Let’s also not forget the command that Jesus in Luke 10:25-29 gave for those who wish to enter eternal life:
“You shall love the Lord your God with all your heart and with all your soul and with all your strength and with all your mind, and your neighbor as yourself.”
There are those of us living this command today; however, there are many who are not. Doesn’t God want all Christian believers to approach Him like this? And if they’re not, maybe. . . just maybe. . . He needs to work in their lives a little more so as to grow their faith. This is not – I repeat – NOT works righteousness. This is a matter of true faith that only God knows.
Once more, I don’t have the answers to questions and issues like this that I’m floating. What I am doing is raising a warning – a red flag, if you will. God requires – no, He demands – fear and reverence. If those by His grace have been saved, yet refuse to approach Him in this manner. . . well, I just wonder if that will cause some very unpleasant results.
I have allways struggled with the 10 virgins. In the wedding the bride of Christ are all the believers and so become the body of Christ in the wedding. The 10 virgins are the friends of the bride in this story. They are not the same as the bride. Who they excactly are I dont know, but murching them with the bride does not make sence to me. Maybe they are part of believing and unbelieving jews, not mesianic jews, because they are part of the body. Maybe we can see the 10 virgins as the friends of God? Please your opinion on this issue.
gr and thanks, Jaap
The text says specifically that the virgins go meet the bridegroom. There’s no distinction of one to another so that one of them might be the actual bride whereas the others are simply friends. Because it’s a parable there probably has to be some latitude in how we interpret it; in this case there being 10 virgin brides versus just one.
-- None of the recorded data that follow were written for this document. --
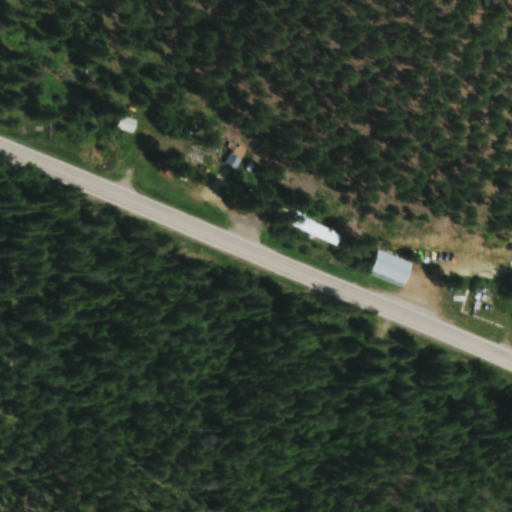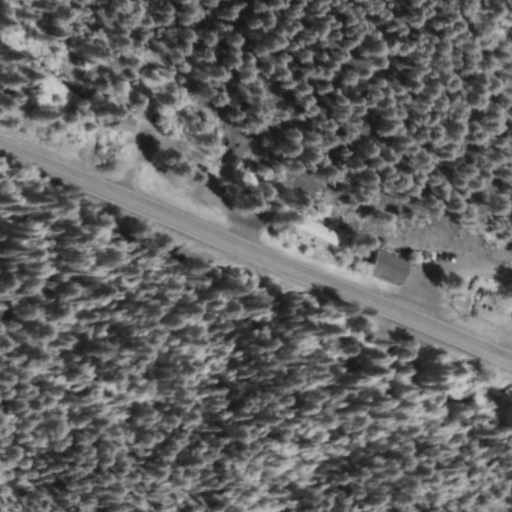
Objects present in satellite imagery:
building: (125, 125)
building: (315, 229)
road: (256, 255)
building: (391, 268)
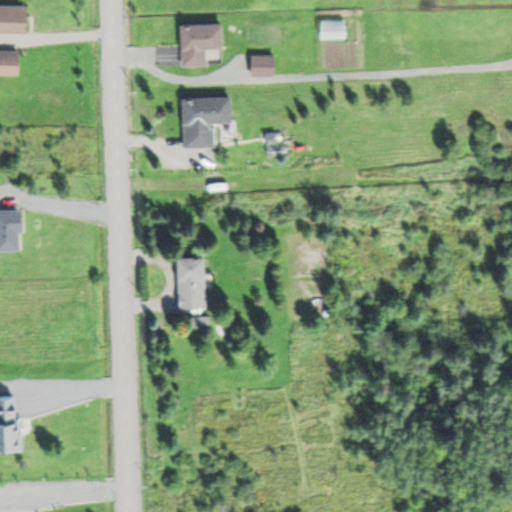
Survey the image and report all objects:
building: (15, 15)
building: (336, 29)
building: (205, 39)
building: (10, 61)
building: (270, 61)
building: (210, 115)
building: (14, 225)
building: (194, 280)
building: (10, 419)
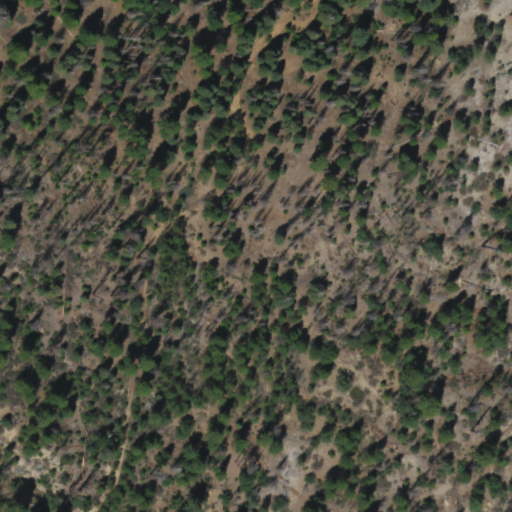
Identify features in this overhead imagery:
road: (197, 254)
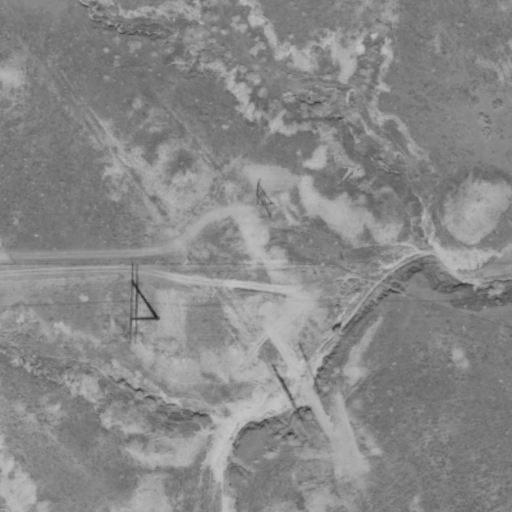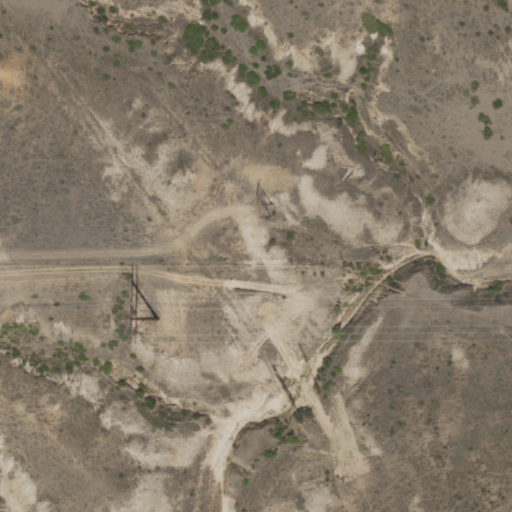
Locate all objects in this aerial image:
power tower: (270, 209)
power tower: (158, 318)
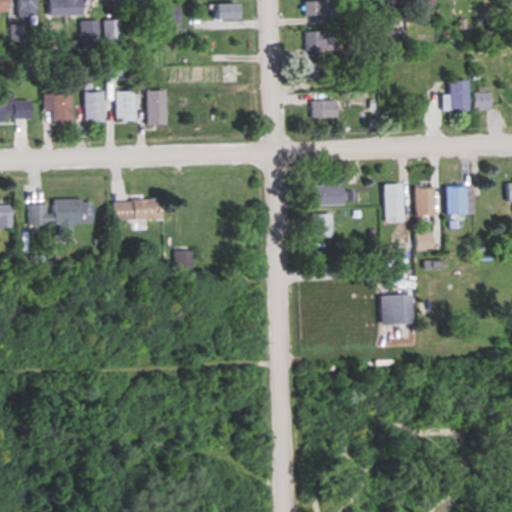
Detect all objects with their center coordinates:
building: (125, 1)
building: (423, 2)
building: (3, 6)
building: (24, 8)
building: (63, 8)
building: (313, 9)
building: (226, 12)
building: (172, 16)
building: (111, 34)
building: (87, 35)
building: (393, 36)
building: (320, 41)
building: (314, 71)
building: (456, 96)
building: (507, 99)
building: (481, 100)
building: (57, 106)
building: (92, 106)
building: (123, 106)
building: (154, 107)
building: (322, 109)
building: (14, 110)
road: (256, 152)
building: (508, 192)
building: (328, 195)
building: (458, 200)
building: (391, 201)
building: (423, 201)
building: (135, 209)
building: (56, 214)
building: (4, 215)
building: (320, 225)
building: (401, 241)
building: (422, 241)
road: (278, 255)
building: (181, 258)
building: (395, 309)
road: (141, 368)
road: (465, 424)
road: (414, 432)
road: (143, 443)
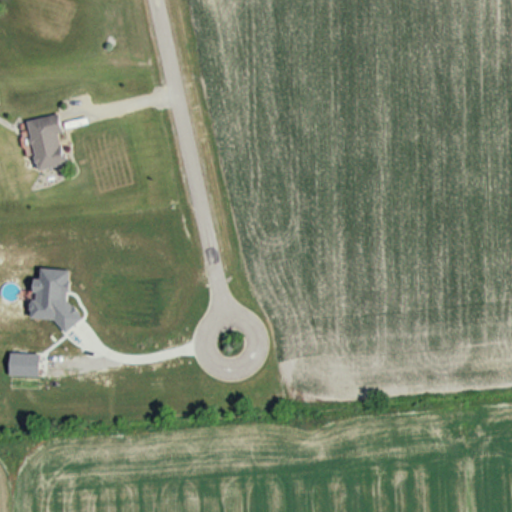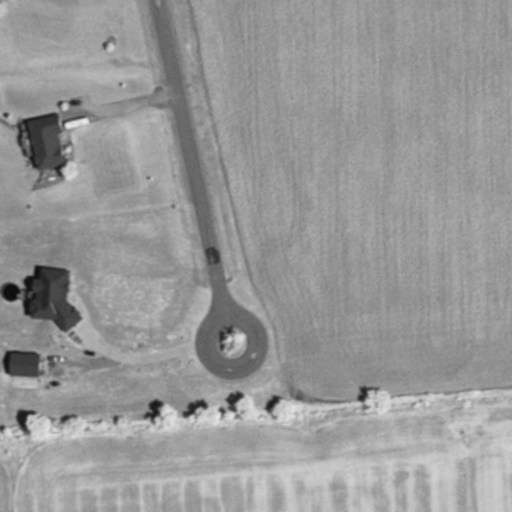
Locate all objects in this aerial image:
road: (120, 102)
building: (52, 139)
road: (191, 157)
road: (143, 350)
road: (215, 362)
That’s the reason I think it deals with the church since we collectively are the Bride of Christ.
So, if this is the church, then it comes down to the nature of all the virgin brides. You probably read or listened to this Commentary from a couple weeks ago? https://garyritter.com/biblical-audio-commentary-a-taboo-consideration-of-the-ten-virgins/. In there I acknowledge that some teachers think the 5 virgins without oil aren’t really saved. I simply question that and wonder if perhaps they represent the saved part of the church that is disobedient to Christ in its walk and has basically squandered the talents/minas given it – thus for that disobedience to the Lord He requires them to be refined through fire, i.e. the Tribulation. That would certainly be tough love! On the other hand, why did they waste what God so freely gave them? Is there not a consequence for that?